What to do if some highly saturated blue light sources appear with artifacts?

Notice: The steps detailed in this document are deprecated. As of version 1.4 fylm.ai includes by default the ACES Reference Gamut Compression which fixes any out-of-gamut issues. More details are available in this blog post.

Under certain circumstances it is possible for highly saturated blue light sources to exhibit some artifacts, especially around the edges of the light source. The issue usually appears when LEDs or brightly coloured lights are shot directly into the camera. Depending on the lens and capture scenario, the camera can “see” these colors in a way that produces problematic colorimetry for some of the later ACES color transforms.

Here we have an image shot on Arri Alexa in Log-C. Image from Pomfort AMF Utility Github page, used under MIT license.

After we apply the appropriate Input Device Transform we can clearly see the aforementioned artifacts in the LED sign at the top of the image.

Solution to this problem is very simple. We should use the Fix Blue Light Artifacts button.

After applying the Fix Blue Light Artifacts option, the image is displayed correctly.
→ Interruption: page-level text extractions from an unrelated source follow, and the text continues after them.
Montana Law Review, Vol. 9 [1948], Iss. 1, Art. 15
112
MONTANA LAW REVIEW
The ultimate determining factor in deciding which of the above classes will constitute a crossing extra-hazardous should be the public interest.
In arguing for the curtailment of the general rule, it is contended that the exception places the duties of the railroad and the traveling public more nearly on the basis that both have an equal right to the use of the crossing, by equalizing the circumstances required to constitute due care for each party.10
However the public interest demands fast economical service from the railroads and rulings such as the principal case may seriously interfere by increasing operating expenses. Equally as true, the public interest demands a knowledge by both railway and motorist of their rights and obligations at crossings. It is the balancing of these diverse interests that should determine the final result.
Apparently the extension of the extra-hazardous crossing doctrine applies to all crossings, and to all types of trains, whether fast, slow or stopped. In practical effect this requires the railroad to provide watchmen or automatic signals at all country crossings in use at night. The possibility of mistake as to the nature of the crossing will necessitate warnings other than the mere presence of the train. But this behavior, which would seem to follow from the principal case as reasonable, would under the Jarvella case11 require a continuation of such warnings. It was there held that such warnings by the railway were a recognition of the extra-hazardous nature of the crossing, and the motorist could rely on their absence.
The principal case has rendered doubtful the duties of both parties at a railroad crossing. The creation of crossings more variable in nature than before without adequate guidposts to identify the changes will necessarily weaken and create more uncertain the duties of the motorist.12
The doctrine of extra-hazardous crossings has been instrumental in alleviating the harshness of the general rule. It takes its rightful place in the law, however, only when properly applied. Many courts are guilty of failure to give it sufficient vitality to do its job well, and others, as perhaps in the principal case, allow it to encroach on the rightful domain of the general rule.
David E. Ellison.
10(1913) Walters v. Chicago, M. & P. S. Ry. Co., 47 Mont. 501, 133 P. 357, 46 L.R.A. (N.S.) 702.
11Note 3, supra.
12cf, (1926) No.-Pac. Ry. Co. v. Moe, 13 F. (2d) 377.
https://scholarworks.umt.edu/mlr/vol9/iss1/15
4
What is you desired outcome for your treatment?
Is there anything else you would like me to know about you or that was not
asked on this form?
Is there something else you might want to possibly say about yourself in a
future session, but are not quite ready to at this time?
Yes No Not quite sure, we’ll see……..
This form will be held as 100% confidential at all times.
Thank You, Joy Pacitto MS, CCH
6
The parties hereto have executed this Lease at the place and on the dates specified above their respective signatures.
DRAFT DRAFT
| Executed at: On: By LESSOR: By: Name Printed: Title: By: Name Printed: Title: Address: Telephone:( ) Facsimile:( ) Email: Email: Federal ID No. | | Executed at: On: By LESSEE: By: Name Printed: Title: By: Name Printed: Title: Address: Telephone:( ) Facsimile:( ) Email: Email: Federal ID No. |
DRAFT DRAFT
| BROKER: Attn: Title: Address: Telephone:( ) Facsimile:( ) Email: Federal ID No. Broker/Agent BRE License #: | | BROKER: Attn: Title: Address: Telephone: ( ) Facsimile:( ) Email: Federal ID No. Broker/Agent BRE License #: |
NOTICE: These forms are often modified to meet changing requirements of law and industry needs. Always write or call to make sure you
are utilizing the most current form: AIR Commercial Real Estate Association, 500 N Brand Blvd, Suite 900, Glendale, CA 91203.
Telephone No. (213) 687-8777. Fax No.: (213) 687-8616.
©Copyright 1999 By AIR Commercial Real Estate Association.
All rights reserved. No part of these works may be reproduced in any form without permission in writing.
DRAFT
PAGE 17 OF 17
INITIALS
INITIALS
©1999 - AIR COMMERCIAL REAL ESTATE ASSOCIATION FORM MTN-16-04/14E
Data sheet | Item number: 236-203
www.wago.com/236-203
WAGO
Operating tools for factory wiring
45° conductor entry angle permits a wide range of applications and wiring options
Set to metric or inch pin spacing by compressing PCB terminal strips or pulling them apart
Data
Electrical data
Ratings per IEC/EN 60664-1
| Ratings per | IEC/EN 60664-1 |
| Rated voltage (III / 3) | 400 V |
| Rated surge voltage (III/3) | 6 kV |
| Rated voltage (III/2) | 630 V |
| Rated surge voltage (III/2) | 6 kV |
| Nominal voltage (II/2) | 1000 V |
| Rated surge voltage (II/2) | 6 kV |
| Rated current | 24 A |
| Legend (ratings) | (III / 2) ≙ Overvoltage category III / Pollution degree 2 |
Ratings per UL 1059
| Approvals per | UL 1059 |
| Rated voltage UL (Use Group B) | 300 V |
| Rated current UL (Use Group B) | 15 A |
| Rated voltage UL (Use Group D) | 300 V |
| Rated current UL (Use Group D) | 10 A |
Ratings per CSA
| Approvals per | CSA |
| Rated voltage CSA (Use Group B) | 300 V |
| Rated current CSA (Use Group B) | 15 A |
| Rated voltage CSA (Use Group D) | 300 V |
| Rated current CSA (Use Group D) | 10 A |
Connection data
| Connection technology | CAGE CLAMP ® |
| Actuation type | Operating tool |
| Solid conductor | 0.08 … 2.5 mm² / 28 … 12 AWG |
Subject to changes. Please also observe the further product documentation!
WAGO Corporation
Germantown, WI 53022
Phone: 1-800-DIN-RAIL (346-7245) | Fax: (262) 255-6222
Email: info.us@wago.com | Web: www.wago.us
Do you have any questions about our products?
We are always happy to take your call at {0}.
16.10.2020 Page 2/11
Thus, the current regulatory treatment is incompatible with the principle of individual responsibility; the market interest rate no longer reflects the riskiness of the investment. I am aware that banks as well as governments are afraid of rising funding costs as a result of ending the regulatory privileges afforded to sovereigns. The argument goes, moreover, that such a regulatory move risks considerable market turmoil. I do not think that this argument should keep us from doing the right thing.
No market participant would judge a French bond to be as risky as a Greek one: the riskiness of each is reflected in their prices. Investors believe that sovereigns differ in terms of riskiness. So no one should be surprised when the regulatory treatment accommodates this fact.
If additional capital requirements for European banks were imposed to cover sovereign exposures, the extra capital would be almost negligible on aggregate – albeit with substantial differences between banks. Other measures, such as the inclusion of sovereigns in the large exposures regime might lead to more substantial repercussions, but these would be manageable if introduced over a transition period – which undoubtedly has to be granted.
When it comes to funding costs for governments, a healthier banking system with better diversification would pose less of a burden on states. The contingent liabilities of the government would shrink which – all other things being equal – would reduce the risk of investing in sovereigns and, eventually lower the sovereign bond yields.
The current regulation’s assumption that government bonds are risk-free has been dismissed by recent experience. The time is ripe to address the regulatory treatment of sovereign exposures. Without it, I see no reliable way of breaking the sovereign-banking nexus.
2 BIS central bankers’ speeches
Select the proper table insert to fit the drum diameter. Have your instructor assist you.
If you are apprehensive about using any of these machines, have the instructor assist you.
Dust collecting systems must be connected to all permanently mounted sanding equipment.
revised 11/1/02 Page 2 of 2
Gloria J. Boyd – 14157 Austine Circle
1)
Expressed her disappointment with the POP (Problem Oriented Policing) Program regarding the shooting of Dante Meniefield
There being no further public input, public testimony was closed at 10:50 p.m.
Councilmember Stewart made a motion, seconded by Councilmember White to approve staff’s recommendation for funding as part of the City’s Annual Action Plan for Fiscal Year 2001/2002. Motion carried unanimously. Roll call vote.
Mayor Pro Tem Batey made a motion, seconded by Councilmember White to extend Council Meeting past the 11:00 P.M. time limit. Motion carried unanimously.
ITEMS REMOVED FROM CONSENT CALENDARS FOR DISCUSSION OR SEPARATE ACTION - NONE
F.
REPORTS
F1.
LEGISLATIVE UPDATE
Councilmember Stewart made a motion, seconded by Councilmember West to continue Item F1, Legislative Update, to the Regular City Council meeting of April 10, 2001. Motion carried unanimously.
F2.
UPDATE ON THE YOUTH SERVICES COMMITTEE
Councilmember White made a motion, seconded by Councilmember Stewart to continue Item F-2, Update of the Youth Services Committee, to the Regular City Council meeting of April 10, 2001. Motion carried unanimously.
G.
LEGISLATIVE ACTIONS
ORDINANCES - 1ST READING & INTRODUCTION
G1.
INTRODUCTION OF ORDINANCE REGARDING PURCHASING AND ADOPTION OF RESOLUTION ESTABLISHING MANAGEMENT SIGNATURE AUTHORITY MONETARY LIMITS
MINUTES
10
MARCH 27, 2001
Here is a close-up comparison of normalised image with and without the Blue Lights Artifacts fix. On the left original, normalised image without correction applied, on the right, image after correction.

When you save a look as a Candidate or a Preset, Fix Blue Light Artifacts option is saved as well if it’s turned on. Therefore, pay attention to turn this option off if a different image your are using the Candidate or a Preset for does not need it.

When you export a LUT, Fix Blue Light Artifacts correction is included in the exported LUT if it was turned on.

We recommend to apply the ‘Fix Blue Light Artifacts’ correction only if your image exhibits such issue. Otherwise it is best leaving this option turned off.